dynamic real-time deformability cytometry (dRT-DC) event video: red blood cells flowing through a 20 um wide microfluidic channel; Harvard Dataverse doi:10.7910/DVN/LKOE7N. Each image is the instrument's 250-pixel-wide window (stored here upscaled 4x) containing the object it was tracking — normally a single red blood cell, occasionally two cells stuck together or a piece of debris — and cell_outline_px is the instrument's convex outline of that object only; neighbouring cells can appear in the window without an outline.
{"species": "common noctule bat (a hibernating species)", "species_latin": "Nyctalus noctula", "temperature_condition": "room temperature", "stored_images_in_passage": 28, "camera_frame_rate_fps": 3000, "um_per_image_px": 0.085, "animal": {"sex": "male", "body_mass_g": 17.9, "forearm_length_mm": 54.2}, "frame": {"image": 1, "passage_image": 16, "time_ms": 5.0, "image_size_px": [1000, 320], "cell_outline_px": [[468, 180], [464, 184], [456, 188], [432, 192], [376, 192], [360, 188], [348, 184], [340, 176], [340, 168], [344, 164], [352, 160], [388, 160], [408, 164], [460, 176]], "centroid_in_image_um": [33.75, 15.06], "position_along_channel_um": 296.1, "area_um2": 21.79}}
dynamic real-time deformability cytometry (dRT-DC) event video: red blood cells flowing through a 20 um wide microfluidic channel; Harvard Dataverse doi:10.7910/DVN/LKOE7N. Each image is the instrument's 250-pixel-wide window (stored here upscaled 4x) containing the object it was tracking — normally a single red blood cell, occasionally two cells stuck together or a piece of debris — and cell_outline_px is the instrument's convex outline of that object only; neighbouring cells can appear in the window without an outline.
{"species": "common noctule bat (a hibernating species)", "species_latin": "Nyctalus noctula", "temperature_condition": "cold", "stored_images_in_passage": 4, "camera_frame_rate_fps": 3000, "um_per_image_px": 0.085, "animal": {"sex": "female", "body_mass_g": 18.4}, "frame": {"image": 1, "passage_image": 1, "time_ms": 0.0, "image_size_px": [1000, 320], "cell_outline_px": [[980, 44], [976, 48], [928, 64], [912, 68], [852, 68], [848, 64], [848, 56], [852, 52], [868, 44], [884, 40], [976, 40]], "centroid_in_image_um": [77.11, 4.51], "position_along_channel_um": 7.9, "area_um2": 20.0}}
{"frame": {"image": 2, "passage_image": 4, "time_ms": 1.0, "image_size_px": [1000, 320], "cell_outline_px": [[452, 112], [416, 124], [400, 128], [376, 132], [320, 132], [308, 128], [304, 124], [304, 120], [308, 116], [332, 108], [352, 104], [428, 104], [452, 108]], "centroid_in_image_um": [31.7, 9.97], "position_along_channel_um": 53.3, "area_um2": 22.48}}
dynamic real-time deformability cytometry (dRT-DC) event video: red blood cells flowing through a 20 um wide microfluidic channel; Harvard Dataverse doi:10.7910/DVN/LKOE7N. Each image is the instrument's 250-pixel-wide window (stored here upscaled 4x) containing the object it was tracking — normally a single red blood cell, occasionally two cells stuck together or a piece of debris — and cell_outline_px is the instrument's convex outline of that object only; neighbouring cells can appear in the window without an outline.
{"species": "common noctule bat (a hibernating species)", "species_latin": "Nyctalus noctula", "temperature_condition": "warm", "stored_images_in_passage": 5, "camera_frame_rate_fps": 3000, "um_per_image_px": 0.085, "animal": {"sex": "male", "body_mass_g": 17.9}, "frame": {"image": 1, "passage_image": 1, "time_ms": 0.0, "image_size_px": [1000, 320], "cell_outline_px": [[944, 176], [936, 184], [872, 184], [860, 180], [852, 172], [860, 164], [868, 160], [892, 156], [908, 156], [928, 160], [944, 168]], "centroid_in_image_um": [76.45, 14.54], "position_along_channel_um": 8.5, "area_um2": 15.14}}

- - -

Problem description
All of the entries need to be reproduced exactly; please write them out.

Answer for the task
dynamic real-time deformability cytometry (dRT-DC) event video: red blood cells flowing through a 20 um wide microfluidic channel; Harvard Dataverse doi:10.7910/DVN/LKOE7N. Each image is the instrument's 250-pixel-wide window (stored here upscaled 4x) containing the object it was tracking — normally a single red blood cell, occasionally two cells stuck together or a piece of debris — and cell_outline_px is the instrument's convex outline of that object only; neighbouring cells can appear in the window without an outline.
{"species": "common noctule bat (a hibernating species)", "species_latin": "Nyctalus noctula", "temperature_condition": "room temperature", "stored_images_in_passage": 28, "camera_frame_rate_fps": 3000, "um_per_image_px": 0.085, "animal": {"sex": "male", "body_mass_g": 17.9, "forearm_length_mm": 54.2}, "frame": {"image": 1, "passage_image": 16, "time_ms": 5.0, "image_size_px": [1000, 320], "cell_outline_px": [[468, 180], [464, 184], [456, 188], [432, 192], [376, 192], [360, 188], [348, 184], [340, 176], [340, 168], [344, 164], [352, 160], [388, 160], [408, 164], [460, 176]], "centroid_in_image_um": [33.75, 15.06], "position_along_channel_um": 296.1, "area_um2": 21.79}}
dynamic real-time deformability cytometry (dRT-DC) event video: red blood cells flowing through a 20 um wide microfluidic channel; Harvard Dataverse doi:10.7910/DVN/LKOE7N. Each image is the instrument's 250-pixel-wide window (stored here upscaled 4x) containing the object it was tracking — normally a single red blood cell, occasionally two cells stuck together or a piece of debris — and cell_outline_px is the instrument's convex outline of that object only; neighbouring cells can appear in the window without an outline.
{"species": "common noctule bat (a hibernating species)", "species_latin": "Nyctalus noctula", "temperature_condition": "cold", "stored_images_in_passage": 4, "camera_frame_rate_fps": 3000, "um_per_image_px": 0.085, "animal": {"sex": "female", "body_mass_g": 18.4}, "frame": {"image": 1, "passage_image": 1, "time_ms": 0.0, "image_size_px": [1000, 320], "cell_outline_px": [[980, 44], [976, 48], [928, 64], [912, 68], [852, 68], [848, 64], [848, 56], [852, 52], [868, 44], [884, 40], [976, 40]], "centroid_in_image_um": [77.11, 4.51], "position_along_channel_um": 7.9, "area_um2": 20.0}}
{"frame": {"image": 2, "passage_image": 4, "time_ms": 1.0, "image_size_px": [1000, 320], "cell_outline_px": [[452, 112], [416, 124], [400, 128], [376, 132], [320, 132], [308, 128], [304, 124], [304, 120], [308, 116], [332, 108], [352, 104], [428, 104], [452, 108]], "centroid_in_image_um": [31.7, 9.97], "position_along_channel_um": 53.3, "area_um2": 22.48}}
dynamic real-time deformability cytometry (dRT-DC) event video: red blood cells flowing through a 20 um wide microfluidic channel; Harvard Dataverse doi:10.7910/DVN/LKOE7N. Each image is the instrument's 250-pixel-wide window (stored here upscaled 4x) containing the object it was tracking — normally a single red blood cell, occasionally two cells stuck together or a piece of debris — and cell_outline_px is the instrument's convex outline of that object only; neighbouring cells can appear in the window without an outline.
{"species": "common noctule bat (a hibernating species)", "species_latin": "Nyctalus noctula", "temperature_condition": "warm", "stored_images_in_passage": 5, "camera_frame_rate_fps": 3000, "um_per_image_px": 0.085, "animal": {"sex": "male", "body_mass_g": 17.9}, "frame": {"image": 1, "passage_image": 1, "time_ms": 0.0, "image_size_px": [1000, 320], "cell_outline_px": [[944, 176], [936, 184], [872, 184], [860, 180], [852, 172], [860, 164], [868, 160], [892, 156], [908, 156], [928, 160], [944, 168]], "centroid_in_image_um": [76.45, 14.54], "position_along_channel_um": 8.5, "area_um2": 15.14}}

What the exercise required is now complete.